O senhor Fagundes, aparentemente conformado, restringiu-se a encostar numa máquina de refrigerantes atrás do balcão, ao passo que, assumindo para sí uma incapacidade em tratar com o que acontecia, balançava a cabeça negativamente, como último sintoma de sua declarada indignação. Quando Maximiliano desvencilhou-se de Oscar como quem faz um desafio em silêncio, o Sr. Fagundes colocou as duas mãos cruzadas sobre a cabeça como quem não entende nada, deixou cair o queixo levemente e pensou consigo que o mundo, definitivamente, estava repleto de malucos.
Catarina, agora refeita do impacto inicial, com uma simplicidade que espantou a si mesma, flagrou-se apertando com força o produto que segurava, e face a isso, pensou o quão ridículo seria ela naquelas alturas estourar um creme para os cabelos nas mãos.

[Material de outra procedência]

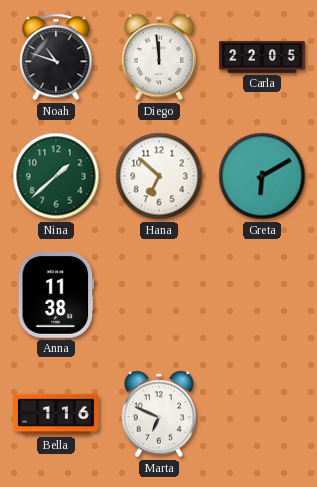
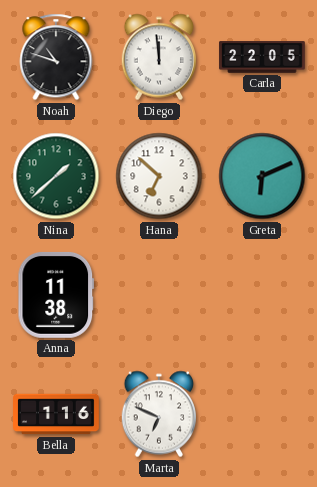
Greta: 6:10 -> 6:11
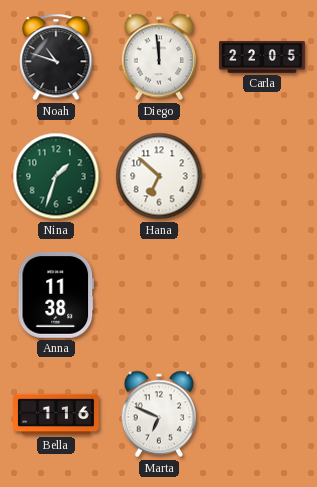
Nina: 1:38 -> 1:33
Greta: 6:11 -> none
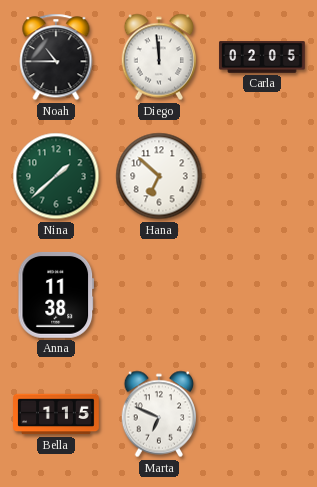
Noah: 10:48 -> 10:45
Carla: 22:05 -> 02:05
Nina: 1:33 -> 1:38
Bella: 1:16 -> 1:15
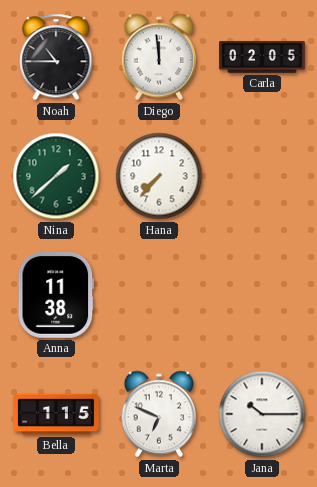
Hana: 6:52 -> 7:37
Jana: none -> 10:15
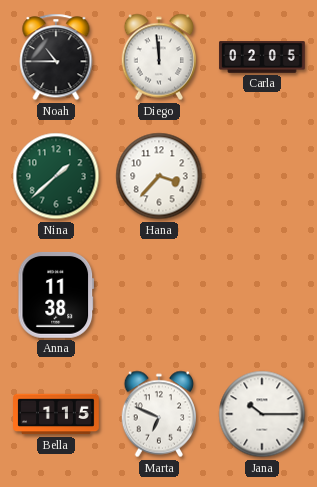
Hana: 7:37 -> 3:37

Maximiliano, cada vez mais saboreando aquele momento, teve consigo que já esgotara as possibilidades de extrair qualquer emoção a mais daquela situação. Sentia que se fosse adiante, corria o risco de incorrer em alguma atitude típica de qualquer conflito. Ele havia desencadeado uma seqüência de eventos em que a raiva, o espanto e a inexplicabilidade eram os norteadores, numa combinação que se exauria quase que simultaneamente ao golpe que desferira no rosto do atendente. Se insistisse naquilo, poderia inadvertidamente dar algum sentido para o que fizera ou diminuir a raiva e o espanto que provocara; e, dessa forma, a situação perderia o requinte, a beleza e a espontaneidade que para ele havia alcançado.

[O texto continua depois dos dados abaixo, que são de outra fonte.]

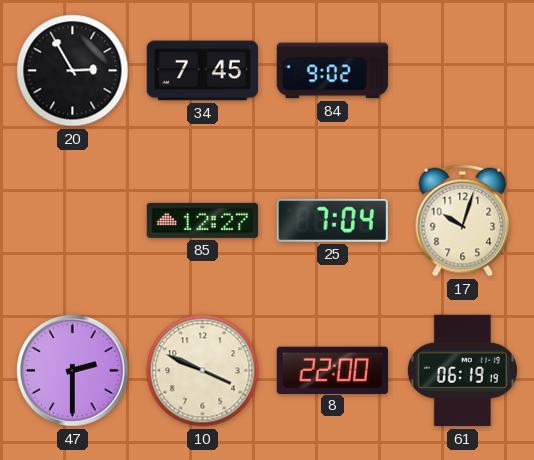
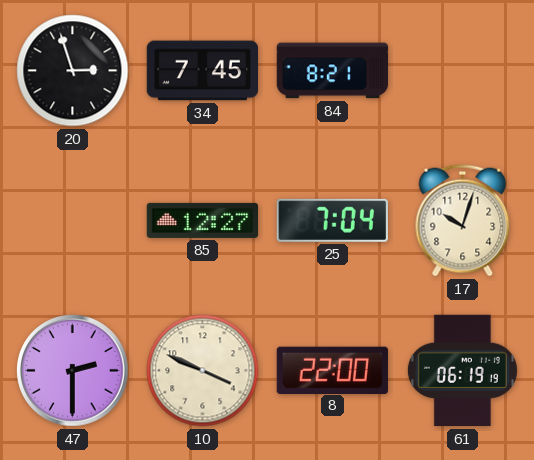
20: 2:55 -> 2:57
84: 9:02 -> 8:21
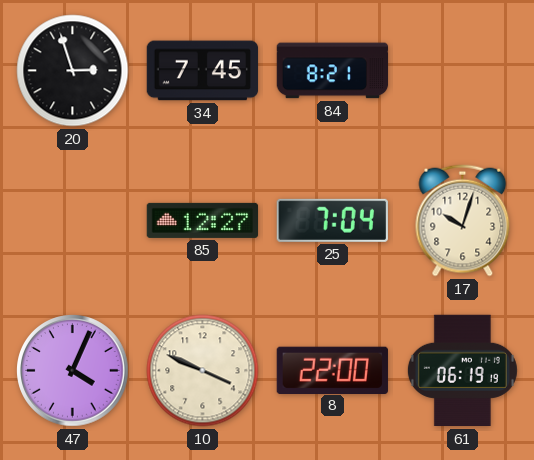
47: 2:30 -> 4:04
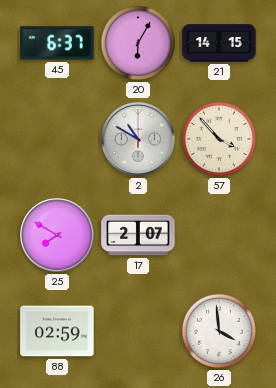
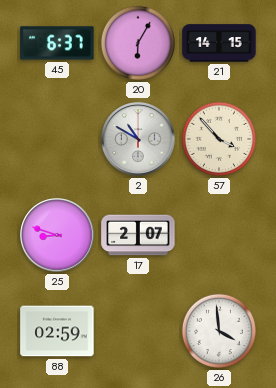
25: 7:50 -> 8:48
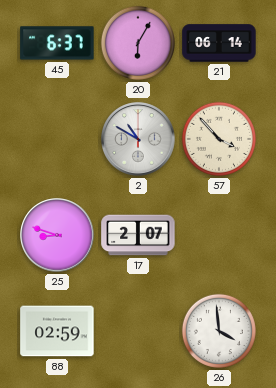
21: 14:15 -> 06:14
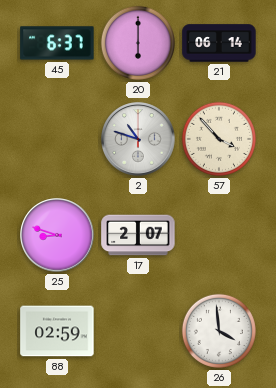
20: 6:05 -> 6:00
2: 10:50 -> 10:48
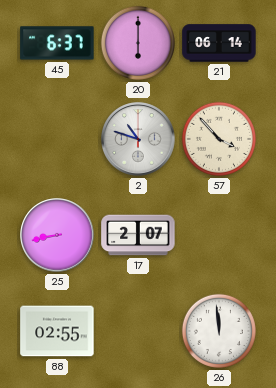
25: 8:48 -> 8:43
88: 02:59 -> 02:55
26: 3:59 -> 11:59
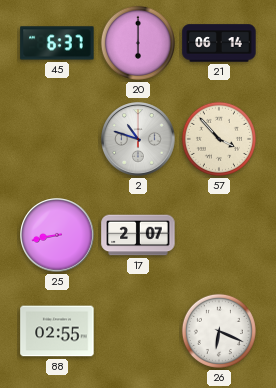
26: 11:59 -> 6:19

Então, com sua percepção plenamente aguçada para os olhares que recaíam sobre si, partiu calmamente rumo a saída. Por um instante, esteve tentado a provocar novamente o atendente, mas acreditou que se este revidasse a agressão, poderia saciar seu sentimento humano de vingança e isso mudaria aquele estado emocional, tão brilhantemente invocado pelo tapa no rosto.
Ao cruzar a porta rumo as ruas, virou-se uma última vez e foi com plena satisfação que contemplou os rostos ainda inalterados dentro do armazém. Com um sorriso pulsando dentro do peito adentrou a tênue escuridão que fazia fundo às luzes fracas, vindas dos postes de concreto.